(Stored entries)
--------------------

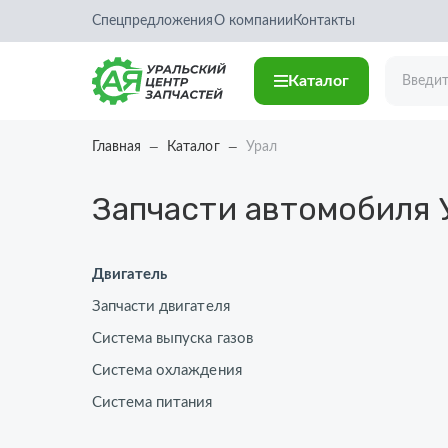
Спецпредложения
О компании
Контакты
Каталог
Главная
Каталог
Урал
Запчасти автомобиля
Двигатель
Запчасти двигателя
Система выпуска газов
Система охлаждения
Система питания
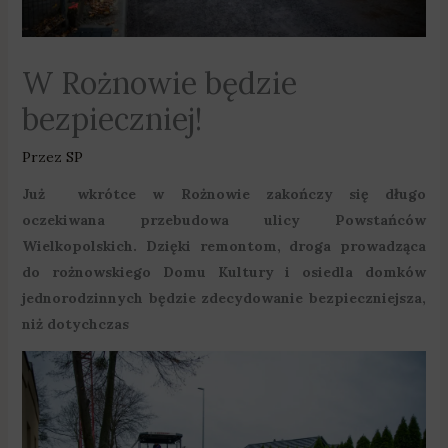
W Rożnowie będzie
bezpieczniej!
Przez
SP
Już wkrótce w Rożnowie zakończy się długo
oczekiwana przebudowa ulicy Powstańców
Wielkopolskich. Dzięki remontom, droga prowadząca
do rożnowskiego Domu Kultury i osiedla domków
jednorodzinnych będzie zdecydowanie bezpieczniejsza,
niż dotychczas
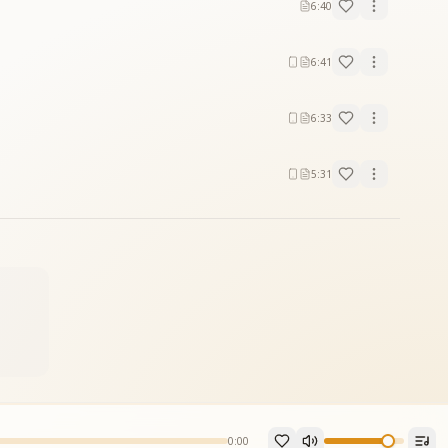
6:40
6:41
6:33
5:31
0:00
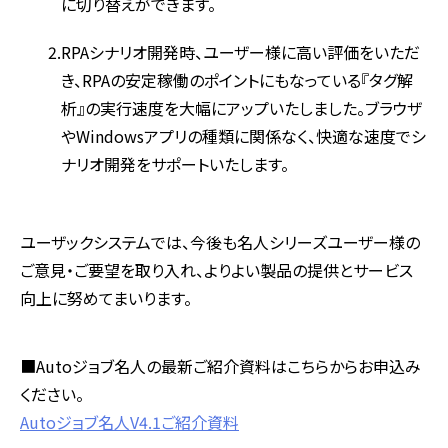
に切り替えができます。
RPAシナリオ開発時、ユーザー様に高い評価をいただ
き、RPAの安定稼働のポイントにもなっている『タグ解
析』の実行速度を大幅にアップいたしました。ブラウザ
やWindowsアプリの種類に関係なく、快適な速度でシ
ナリオ開発をサポートいたします。
ユーザックシステムでは、今後も名人シリーズユーザー様の
ご意見・ご要望を取り入れ、よりよい製品の提供とサービス
向上に努めてまいります。
■Autoジョブ名人の最新ご紹介資料はこちらからお申込み
ください。
Autoジョブ名人V4.1ご紹介資料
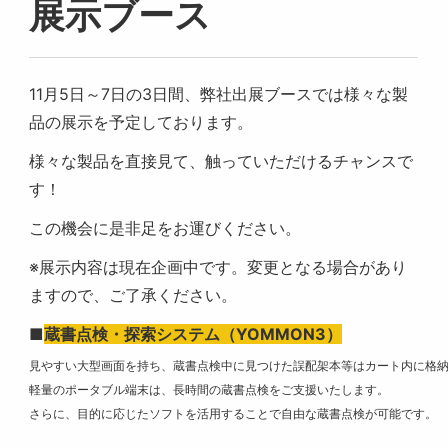
展示ブース
11月5日～7日の3日間、弊社出展ブースでは
様々な製
品の展示を予定しております。
様々な製品を直接見て、触っていただけるチャンスで
す！
この機会に是非足をお運びください。
※展示内容は現在企画中です。変更となる場合があり
ますので、ご了承ください。
■
蔵書点検・探索システム（YOMMON3）
見やすい大型画面を持ち、蔵書点検中に見つけた誤配架本等はカート内に格
軽量のポータブル端末は、長時間の蔵書点検をご支援いたします。
さらに、目的に応じたソフトを活用することで自由な蔵書点検が可能です。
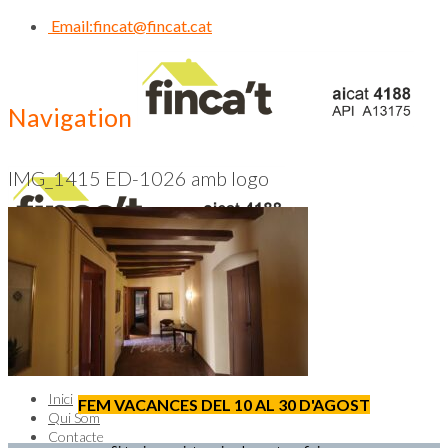
Email:
fincat@fincat.cat
Navigation
IMG_1415 ED-1026 amb logo
CALL US NOW
93 830 14 35
Inici
FEM VACANCES DEL 10 AL 30 D'AGOST
Qui Som
Contacte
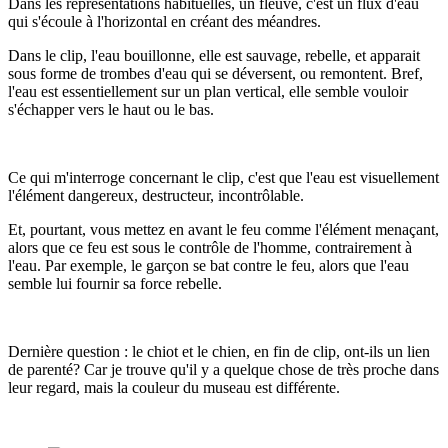
Dans les représentations habituelles, un fleuve, c'est un flux d'eau
qui s'écoule à l'horizontal en créant des méandres.
Dans le clip, l'eau bouillonne, elle est sauvage, rebelle, et apparait
sous forme de trombes d'eau qui se déversent, ou remontent. Bref,
l'eau est essentiellement sur un plan vertical, elle semble vouloir
s'échapper vers le haut ou le bas.
Ce qui m'interroge concernant le clip, c'est que l'eau est visuellement
l'élément dangereux, destructeur, incontrôlable.
Et, pourtant, vous mettez en avant le feu comme l'élément menaçant,
alors que ce feu est sous le contrôle de l'homme, contrairement à
l'eau. Par exemple, le garçon se bat contre le feu, alors que l'eau
semble lui fournir sa force rebelle.
Dernière question : le chiot et le chien, en fin de clip, ont-ils un lien
de parenté? Car je trouve qu'il y a quelque chose de très proche dans
leur regard, mais la couleur du museau est différente.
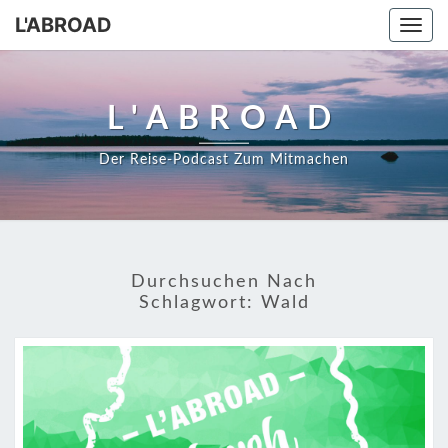
Skip
L'ABROAD
Togg
to
navi
content
L'ABROAD
Der Reise-Podcast Zum Mitmachen
Durchsuchen Nach
Schlagwort:
Wald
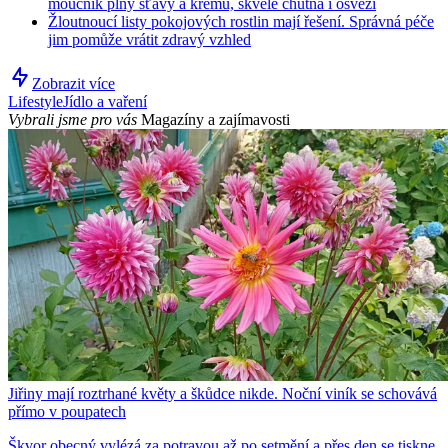
moučník plný šťávy a krému, skvěle chutná i osvěží
Žloutnoucí listy pokojových rostlin mají řešení. Správná péče
jim pomůže vrátit zdravý vzhled
Zobrazit více
Lifestyle
Jídlo a vaření
Vybrali jsme pro vás
Magazíny a zajímavosti
Jiřiny mají roztrhané květy a škůdce nikde. Noční viník se schovává
přímo v poupatech
Škvor obecný vylézá za potravou až po setmění a přes den se tiskne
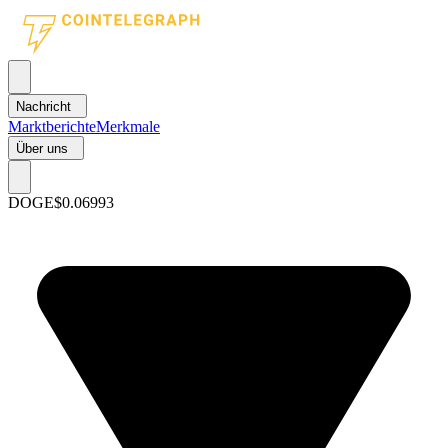
Nachricht
Marktberichte
Merkmale
Über uns
DOGE
$0.06993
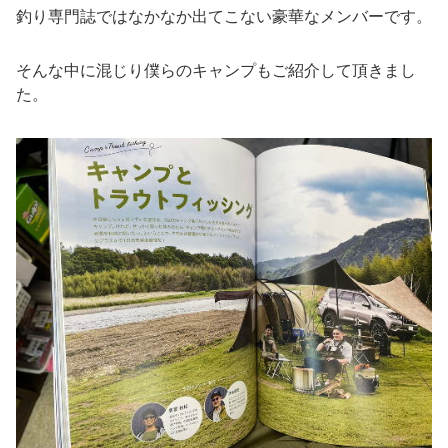
釣り専門誌ではなかなか出てこない豪華なメンバーです。
そんな中に混じり僕らのキャンプもご紹介して頂きまし
た。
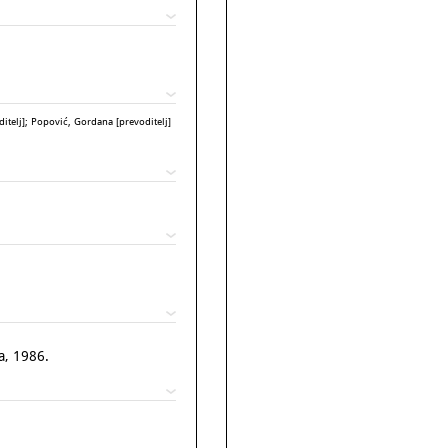
ditelj]; Popović, Gordana [prevoditelj]
a, 1986.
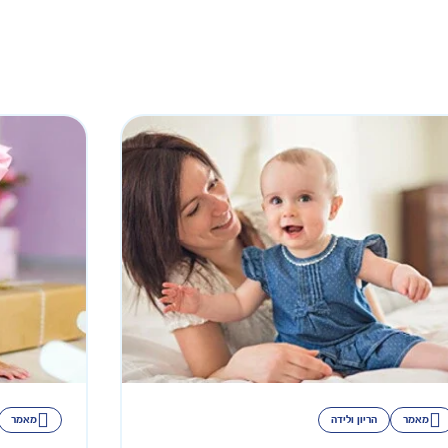
מאמר
הריון ולידה
מאמר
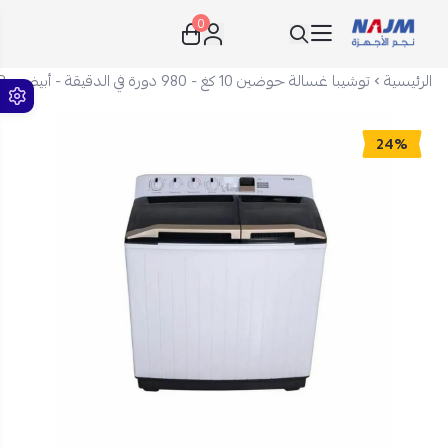
0
نجم الأجهزة
الرئيسية
توشيبا غسالة حوضين 10 كغ - 980 دورة في الدقيقة - أبيض - VH-K110WBB
24%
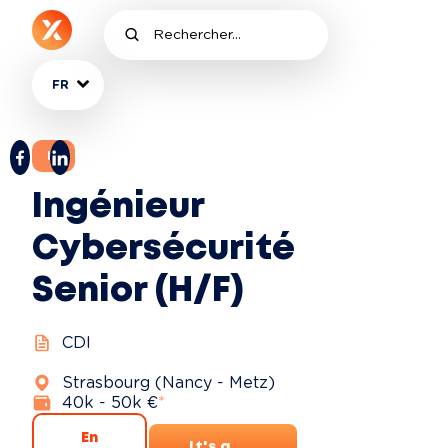
FR
IT
Ingénieur
Cybersécurité
Senior (H/F)
CDI
Strasbourg (Nancy - Metz)
40k - 50k €
*
En
It's a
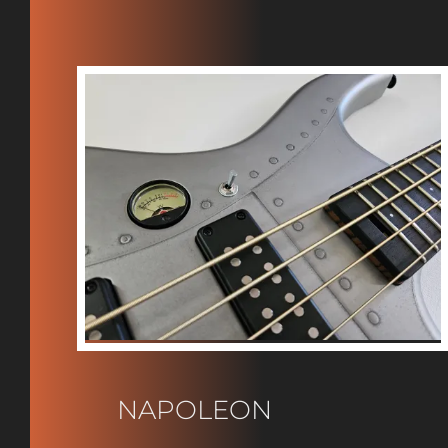
NAPOLEON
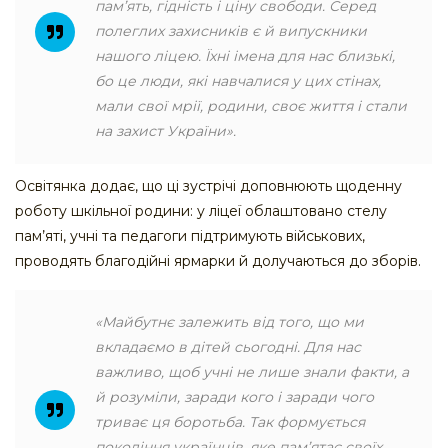
пам’ять, гідність і ціну свободи. Серед
полеглих захисників є й випускники
нашого ліцею. Їхні імена для нас близькі,
бо це люди, які навчалися у цих стінах,
мали свої мрії, родини, своє життя і стали
на захист України».
Освітянка додає, що ці зустрічі доповнюють щоденну
роботу шкільної родини: у ліцеї облаштовано стелу
пам’яті, учні та педагоги підтримують військових,
проводять благодійні ярмарки й долучаються до зборів.
«Майбутнє залежить від того, що ми
вкладаємо в дітей сьогодні. Для нас
важливо, щоб учні не лише знали факти, а
й розуміли, заради кого і заради чого
триває ця боротьба. Так формується
покоління українців, яке пам’ятає своїх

--------------------

Aim of the exercise
Each line of the records is to be reproduced exactly, and each picture dropped.

Finished task
Спецпредложения
О компании
Контакты
Каталог
Главная
Каталог
Урал
Запчасти автомобиля
Двигатель
Запчасти двигателя
Система выпуска газов
Система охлаждения
Система питания
W Rożnowie będzie
bezpieczniej!
Przez
SP
Już wkrótce w Rożnowie zakończy się długo
oczekiwana przebudowa ulicy Powstańców
Wielkopolskich. Dzięki remontom, droga prowadząca
do rożnowskiego Domu Kultury i osiedla domków
jednorodzinnych będzie zdecydowanie bezpieczniejsza,
niż dotychczas
6:40
6:41
6:33
5:31
0:00
に切り替えができます。
RPAシナリオ開発時、ユーザー様に高い評価をいただ
き、RPAの安定稼働のポイントにもなっている『タグ解
析』の実行速度を大幅にアップいたしました。ブラウザ
やWindowsアプリの種類に関係なく、快適な速度でシ
ナリオ開発をサポートいたします。
ユーザックシステムでは、今後も名人シリーズユーザー様の
ご意見・ご要望を取り入れ、よりよい製品の提供とサービス
向上に努めてまいります。
■Autoジョブ名人の最新ご紹介資料はこちらからお申込み
ください。
Autoジョブ名人V4.1ご紹介資料
展示ブース
11月5日～7日の3日間、弊社出展ブースでは
様々な製
品の展示を予定しております。
様々な製品を直接見て、触っていただけるチャンスで
す！
この機会に是非足をお運びください。
※展示内容は現在企画中です。変更となる場合があり
ますので、ご了承ください。
■
蔵書点検・探索システム（YOMMON3）
見やすい大型画面を持ち、蔵書点検中に見つけた誤配架本等はカート内に格
軽量のポータブル端末は、長時間の蔵書点検をご支援いたします。
さらに、目的に応じたソフトを活用することで自由な蔵書点検が可能です。
Email:
fincat@fincat.cat
Navigation
IMG_1415 ED-1026 amb logo
CALL US NOW
93 830 14 35
Inici
FEM VACANCES DEL 10 AL 30 D'AGOST
Qui Som
Contacte
Dans les représentations habituelles, un fleuve, c'est un flux d'eau
qui s'écoule à l'horizontal en créant des méandres.
Dans le clip, l'eau bouillonne, elle est sauvage, rebelle, et apparait
sous forme de trombes d'eau qui se déversent, ou remontent. Bref,
l'eau est essentiellement sur un plan vertical, elle semble vouloir
s'échapper vers le haut ou le bas.
Ce qui m'interroge concernant le clip, c'est que l'eau est visuellement
l'élément dangereux, destructeur, incontrôlable.
Et, pourtant, vous mettez en avant le feu comme l'élément menaçant,
alors que ce feu est sous le contrôle de l'homme, contrairement à
l'eau. Par exemple, le garçon se bat contre le feu, alors que l'eau
semble lui fournir sa force rebelle.
Dernière question : le chiot et le chien, en fin de clip, ont-ils un lien
de parenté? Car je trouve qu'il y a quelque chose de très proche dans
leur regard, mais la couleur du museau est différente.
Skip
L'ABROAD
Togg
to
navi
content
L'ABROAD
Der Reise-Podcast Zum Mitmachen
Durchsuchen Nach
Schlagwort:
Wald
moučník plný šťávy a krému, skvěle chutná i osvěží
Žloutnoucí listy pokojových rostlin mají řešení. Správná péče
jim pomůže vrátit zdravý vzhled
Zobrazit více
Lifestyle
Jídlo a vaření
Vybrali jsme pro vás
Magazíny a zajímavosti
Jiřiny mají roztrhané květy a škůdce nikde. Noční viník se schovává
přímo v poupatech
Škvor obecný vylézá za potravou až po setmění a přes den se tiskne
Nachricht
Marktberichte
Merkmale
Über uns
DOGE
$0.06993
釣り専門誌ではなかなか出てこない豪華なメンバーです。
そんな中に混じり僕らのキャンプもご紹介して頂きまし
た。
ditelj]; Popović, Gordana [prevoditelj]
a, 1986.
מאמר
הריון ולידה
מאמר
0
نجم الأجهزة
الرئيسية
توشيبا غسالة حوضين 10 كغ - 980 دورة في الدقيقة - أبيض - VH-K110WBB
24%
FR
IT
Ingénieur
Cybersécurité
Senior (H/F)
CDI
Strasbourg (Nancy - Metz)
40k - 50k €
*
En
It's a
NAPOLEON
пам’ять, гідність і ціну свободи. Серед
полеглих захисників є й випускники
нашого ліцею. Їхні імена для нас близькі,
бо це люди, які навчалися у цих стінах,
мали свої мрії, родини, своє життя і стали
на захист України».
Освітянка додає, що ці зустрічі доповнюють щоденну
роботу шкільної родини: у ліцеї облаштовано стелу
пам’яті, учні та педагоги підтримують військових,
проводять благодійні ярмарки й долучаються до зборів.
«Майбутнє залежить від того, що ми
вкладаємо в дітей сьогодні. Для нас
важливо, щоб учні не лише знали факти, а
й розуміли, заради кого і заради чого
триває ця боротьба. Так формується
покоління українців, яке пам’ятає своїх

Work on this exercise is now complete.